Things have been really crazy in our house again in recent weeks. All of the kids have been sick with one thing or another. There have been many busy days and sleepless nights too. I'll be totally honest and admit that I've been having a lot of sad days lately as well. Par for the course I guess...

A fellow blogger posted a similar post about welcoming spring and saying goodbye to some winter favorites. I'd thought I'd join in on the fun. I haven't posted for a really long time, so I thought this would be an easy way to jump back in.

The other blogger had a fun font and fun spring colors too. Well I'm too tired to figure all of that out without messing up my main settings, so this will have to do for now.

It is spring! Each day more and more signs of warmer days are popping up everywhere. I see a tremendous difference even from just this weekend.

So Hello spring! Goodbye winter of 2010. Here are my favorite memories from this past winter.

Favorite Memory

Hands down, this would be the night that I had the opportunity to sit still and watch the snow falling to the ground. It was absolutely beautiful! I distinctly remember a peace that washed over me in that moment, a peace like I had never felt before. I have certainly been in such turmoil that I almost didn't know what to do with myself. I was giddy with joy! It was refreshing and welcomed. I remember feeling so overwhelmed with that very peace that I could barely keep it to myself. My husband allowed me to just sit beside the window and stay in that peaceful state with the snow for hours. It was a true gift and I will never forget that night as long as I live.

Favorite Song


I love music. It has been a big part of my life for a long time. We all have those songs that take us back to moments in time that are deep in our minds.

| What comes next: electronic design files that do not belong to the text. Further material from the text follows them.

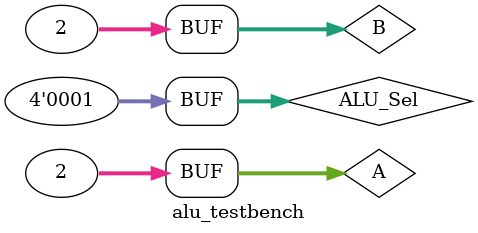
<source format=v>
`timescale 1ns / 1ps


module alu_testbench;
reg [31:0] A,B;  // ALU 8-bit Inputs
reg [3:0] ALU_Sel;// ALU Selection
wire [31:0] ALU_Out; // ALU 8-bit Output
wire CarryOut; // Carry Out Flag
wire ZeroOut;	// Zero Flag

alu uut(
    .A(A),
    .B(B),
    .ALU_Sel(ALU_Sel),
    .ALU_Out(ALU_Out),
    .CarryOut(CarryOut),
    .ZeroOut(ZeroOut)
);

//initial
//begin
//clk = 0;
//forever #10 clk = ~clk;
//end

initial begin
    A = 0;
    B = 0;
    ALU_Sel= 0;
    
    #10;
    
    A = 2;
    B = 2;
    ALU_Sel = 4'b0001;

end

endmodule

</source>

If forced to choose only one song to capture the feelings of this winter, I would have to say Only You by David Crowder.

Favorite T.V. Show
I really like Brothers and Sisters and House Hunters.

Favorite Food Out

Eggs Benedict. Not healthy I know, but oh so good. I never make them at home for myself so it is a nice treat.

Favorite Food Homemade

Linguine with White Clam Sauce
Variety of homemade soups
Shrimp and Grits

Favorite Purchase

A charm that has my word of the year hand stamped on it to remind me on a daily basis to "Let Go". It is helping to be able to hold the charm in my hands and rub my fingers over the words during the challenging moments that come my way. I also see the reflection of myself in the mirror wearing the word and I can now associate myself with that phrase and the true deep desire to "Let Go" of so much in my life...

Favorite Drink

I discovered Sipping Chocolate this year! MMMMmmm

Favorite Event

This winter the events that really stand out the most in my mind are the everyday, ordinary moments. I loved watching life unfold and discovering the everyday miracles that were right before my eyes. I feel like I didn't miss a moment and nothing went unnoticed by these new eyes. Many, but not all, of these moments were centered around my precious children, husband, extended family, friends, and people who enter my life for one reason or another. I am in awe...

If I had to name a few "big" events...

letting go and letting God...oh what an eye opener! He has shown me some amazing things this winter.

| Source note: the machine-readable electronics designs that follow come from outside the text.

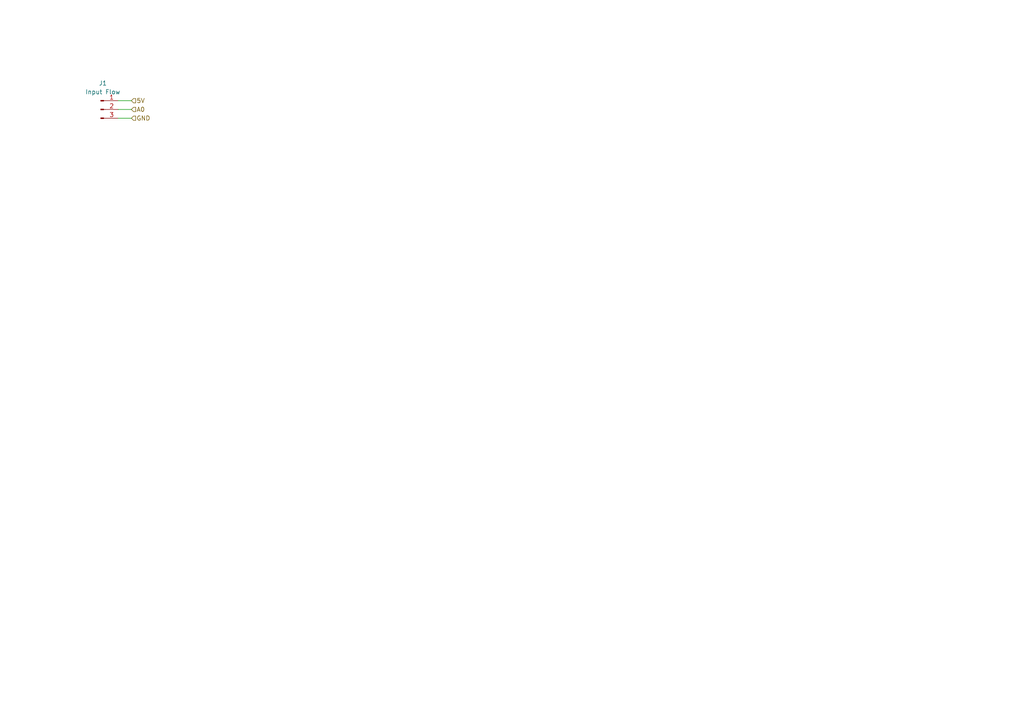
<source format=kicad_sch>
(kicad_sch
	(version 20231120)
	(generator "eeschema")
	(generator_version "8.0")
	(uuid "1a39205a-fd44-478a-baee-d84f9c477eb9")
	(paper "A4")
	
	(wire
		(pts
			(xy 34.29 34.29) (xy 38.1 34.29)
		)
		(stroke
			(width 0)
			(type default)
		)
		(uuid "9a8f8bad-a36a-465d-81de-d3f2e7e0e8d3")
	)
	(wire
		(pts
			(xy 34.29 31.75) (xy 38.1 31.75)
		)
		(stroke
			(width 0)
			(type default)
		)
		(uuid "e2918435-e056-4982-915c-78d49b12261e")
	)
	(wire
		(pts
			(xy 34.29 29.21) (xy 38.1 29.21)
		)
		(stroke
			(width 0)
			(type default)
		)
		(uuid "f74eb76c-caec-4610-8eec-715fef81811d")
	)
	(hierarchical_label "5V"
		(shape input)
		(at 38.1 29.21 0)
		(fields_autoplaced yes)
		(effects
			(font
				(size 1.27 1.27)
			)
			(justify left)
		)
		(uuid "0f9fb279-cd37-499e-b5e0-f15400697576")
	)
	(hierarchical_label "GND"
		(shape input)
		(at 38.1 34.29 0)
		(fields_autoplaced yes)
		(effects
			(font
				(size 1.27 1.27)
			)
			(justify left)
		)
		(uuid "40f896fe-29ab-46ce-a0b5-3c17f61833fc")
	)
	(hierarchical_label "A0"
		(shape input)
		(at 38.1 31.75 0)
		(fields_autoplaced yes)
		(effects
			(font
				(size 1.27 1.27)
			)
			(justify left)
		)
		(uuid "72606a7f-f865-4a81-8dcb-4bd9fba9c5de")
	)
	(symbol
		(lib_id "Connector:Conn_01x03_Pin")
		(at 29.21 31.75 0)
		(unit 1)
		(exclude_from_sim no)
		(in_bom yes)
		(on_board yes)
		(dnp no)
		(fields_autoplaced yes)
		(uuid "7d1d21ac-657e-4554-aa71-6653e15d1681")
		(property "Reference" "J1"
			(at 29.845 24.13 0)
			(effects
				(font
					(size 1.27 1.27)
				)
			)
		)
		(property "Value" "Input Flow"
			(at 29.845 26.67 0)
			(effects
				(font
					(size 1.27 1.27)
				)
			)
		)
		(property "Footprint" "Connector_JST:JST_EH_B3B-EH-A_1x03_P2.50mm_Vertical"
			(at 29.21 31.75 0)
			(effects
				(font
					(size 1.27 1.27)
				)
				(hide yes)
			)
		)
		(property "Datasheet" "~"
			(at 29.21 31.75 0)
			(effects
				(font
					(size 1.27 1.27)
				)
				(hide yes)
			)
		)
		(property "Description" "Generic connector, single row, 01x03, script generated"
			(at 29.21 31.75 0)
			(effects
				(font
					(size 1.27 1.27)
				)
				(hide yes)
			)
		)
		(pin "3"
			(uuid "556538fc-282f-494b-a695-dd25c1ed47db")
		)
		(pin "1"
			(uuid "14624df3-cfd4-4963-934a-603f016070e2")
		)
		(pin "2"
			(uuid "238a46ed-35c6-474c-9081-312ba0ef4a0c")
		)
		(instances
			(project ""
				(path "/1a39205a-fd44-478a-baee-d84f9c477eb9"
					(reference "J1")
					(unit 1)
				)
			)
		)
	)
	(sheet_instances
		(path "/"
			(page "1")
		)
	)
)

</source>
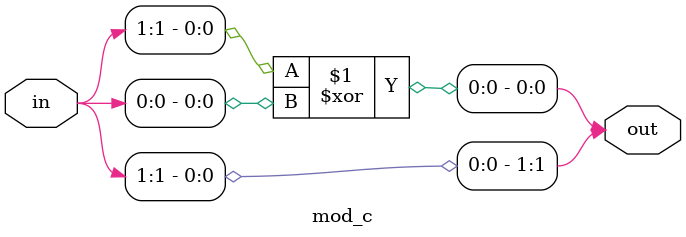
<source format=v>

module mod_c(output wire [1:0]out, input wire [1:0]in);
begin
assign out[1]=in[1];
assign out[0]=in[1]^in[0];
end
endmodule


</source>
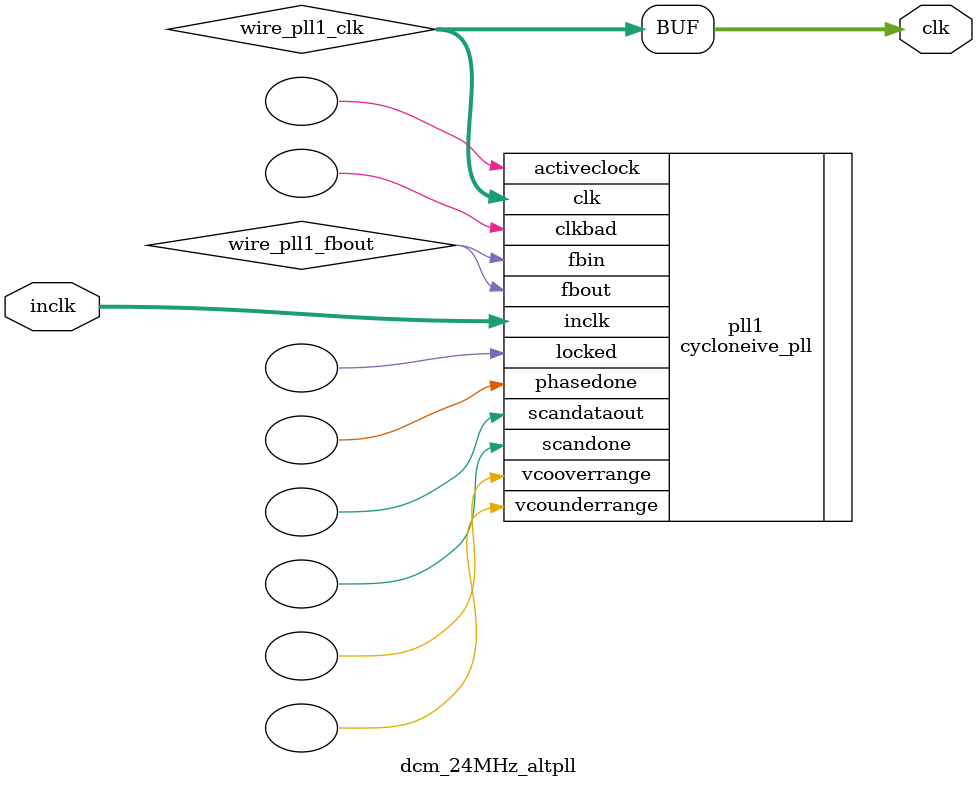
<source format=v>






//synthesis_resources = cycloneive_pll 1 
//synopsys translate_off
`timescale 1 ps / 1 ps
//synopsys translate_on
module  dcm_24MHz_altpll
	( 
	clk,
	inclk) /* synthesis synthesis_clearbox=1 */;
	output   [4:0]  clk;
	input   [1:0]  inclk;
`ifndef ALTERA_RESERVED_QIS
// synopsys translate_off
`endif
	tri0   [1:0]  inclk;
`ifndef ALTERA_RESERVED_QIS
// synopsys translate_on
`endif

	wire  [4:0]   wire_pll1_clk;
	wire  wire_pll1_fbout;

	cycloneive_pll   pll1
	( 
	.activeclock(),
	.clk(wire_pll1_clk),
	.clkbad(),
	.fbin(wire_pll1_fbout),
	.fbout(wire_pll1_fbout),
	.inclk(inclk),
	.locked(),
	.phasedone(),
	.scandataout(),
	.scandone(),
	.vcooverrange(),
	.vcounderrange()
	`ifndef FORMAL_VERIFICATION
	// synopsys translate_off
	`endif
	,
	.areset(1'b0),
	.clkswitch(1'b0),
	.configupdate(1'b0),
	.pfdena(1'b1),
	.phasecounterselect({3{1'b0}}),
	.phasestep(1'b0),
	.phaseupdown(1'b0),
	.scanclk(1'b0),
	.scanclkena(1'b1),
	.scandata(1'b0)
	`ifndef FORMAL_VERIFICATION
	// synopsys translate_on
	`endif
	);
	defparam
		pll1.bandwidth_type = "auto",
		pll1.clk0_divide_by = 25,
		pll1.clk0_duty_cycle = 50,
		pll1.clk0_multiply_by = 12,
		pll1.clk0_phase_shift = "0",
		pll1.compensate_clock = "clk0",
		pll1.inclk0_input_frequency = 20000,
		pll1.operation_mode = "normal",
		pll1.pll_type = "auto",
		pll1.lpm_type = "cycloneive_pll";
	assign
		clk = {wire_pll1_clk[4:0]};
endmodule //dcm_24MHz_altpll
//VALID FILE

</source>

the blizzard of 2010-magical moments for my family. enough said.

watching the Winter Olympics in Vancouver

a holiday concert and yummy late night dinner and scrappin' with JC (girl time which was long overdue, it snowed, and I ate my favorite meal too :)

getting pampered beyond belief to attend the Casting Crowns concert with some very special friends and prayer warriors. What a night! It was so awesome to be alongside of so many people woshipping the Lord all at the same time! You are a gem SR! JN and KT, I am grateful you were both there to be a part of that memory in my heart.

planning and preparing a very special Valentine dinner for families that were in need of love and compassion. That night will remain close to my heart forever...
many others are to thank for helping to make that event possible

loving others

gosh...there are so many and I'm only supposed to name one!

I couldn't live without...

Well, I really don't like this question to be honest. I know...lighten up, it's a silly questionnaire with simple answers. Not for me. Yes, it is fun to document some feelings about the months that have passed to remember this person that I am in this very moment today. No, it is still not an easy question to answer. I have learned to live without the very thing that is most important to me, my child, my own flesh and blood. Not much else, tangibly speaking, matters anymore. The rest that really does matter, I have learned, are not under my control either. I am not in control of whether I get to live with or without them either. I have learned to cherish this moment today, it is all I have. I have learned to be at peace with that. I think. It is what it is...

Maybe this question was a little closer to the surface and not so deep. What items are important to you and are part of your daily life? (Aside from God and my family)

My bible
My devotional books
My camera
laptop
coffee and seltzer water
music
something on my person that incorporates all four of my children

So, now it is your turn. Let me know your favorites from this past winter season. Leave a comment here, e-mail me, write to me, call me. It will be the sunshine of my day.

I promise not to stay away for long. I've been writing all along and will post more to come. I have lots to say about this topic on "favorite things".

Thursday, March 4, 2010

Seeking Sunshine

The weeks been busier lately. The snow caused lots of things to need rescheduling and that ALL seemed to take place the last week in February, which seems like yesterday, but now it is March.

Some activities were blissful and refreshing and others caused my tendency toward deep reflectiveness to kick into high gear. Not to mention, having so many things scheduled caused a back up in the regular load of to dos on my list.

I woke up today tired and fighting emotions in my soul that if not taken care of could potentially rob me of having any joy today. God has gently used more than one circumstance this very week to show me that I am still stuck in a place of comparing my ugly insides to other's beautiful outsides. He also reminded me that I am looking too closely at the journey and the gifts of others rather than staying focused on my own. Don't we all do this to some degree or other? Why do we do it? It leaves us all in a state of discontentment and it robs our soul of the joy that God desires for us.

I made up my mind early this morning that I would refuse to let those negative and hurtful emotions to win. Today is a gift and I want to find and open the hidden joy waiting for me. I did what I have learned to do...seek the sunshine. It's there. It's always there. Some days I just have to work harder and look closer to find it. I did meet success and indeed found lots of sunshine this morning. At first I tried to play with my son at home and to get "lost" in his world. We tried playing with puzzles and reading books. No luck. We tried to watch a movie. No luck. We even tried to "clean" (my little guy loves water and a rag and will play independently for hours it would seem) our ABC letters on the fridge. No luck. I quickly realized that I would have to work harder today and determined that we physically needed to leave this house. AHH...victory at last!









I was seeking the sunshine today and I found it. I was seeking my savior's mercy and grace today and I found that too.

"You have a way of turning winter into spring.
Make something beautiful out of all this suffering.
Here I am once again in need of resurrection..."
Resurrection by Nicole Sponberg (this song is on my playlist)

I also needed to spend some time understanding MY journey today. I am reflecting on Exodus 23:29-30. I needed to be reminded that not all of God's solutions are instantaneously provided right when I want them to be delivered. God sees things far different than I do.

So as the sun reaches it's place to cast afternoon light and warmth on my deck, I will rest here. I will continue to work hard to stay on this course for the rest of the day because I am certain that those other emotions will try to wait and pounce on me later.

I am even sitting with my laptop facing the window so I can physically see the sunshine and feel it's warmth on my face and on my fingers as I type this post and share my thoughts.

Work.
HARD WORK.
Needful work.
Victory has already been won.
Let Go. Let Go. Let Go. Let Go. Let GO.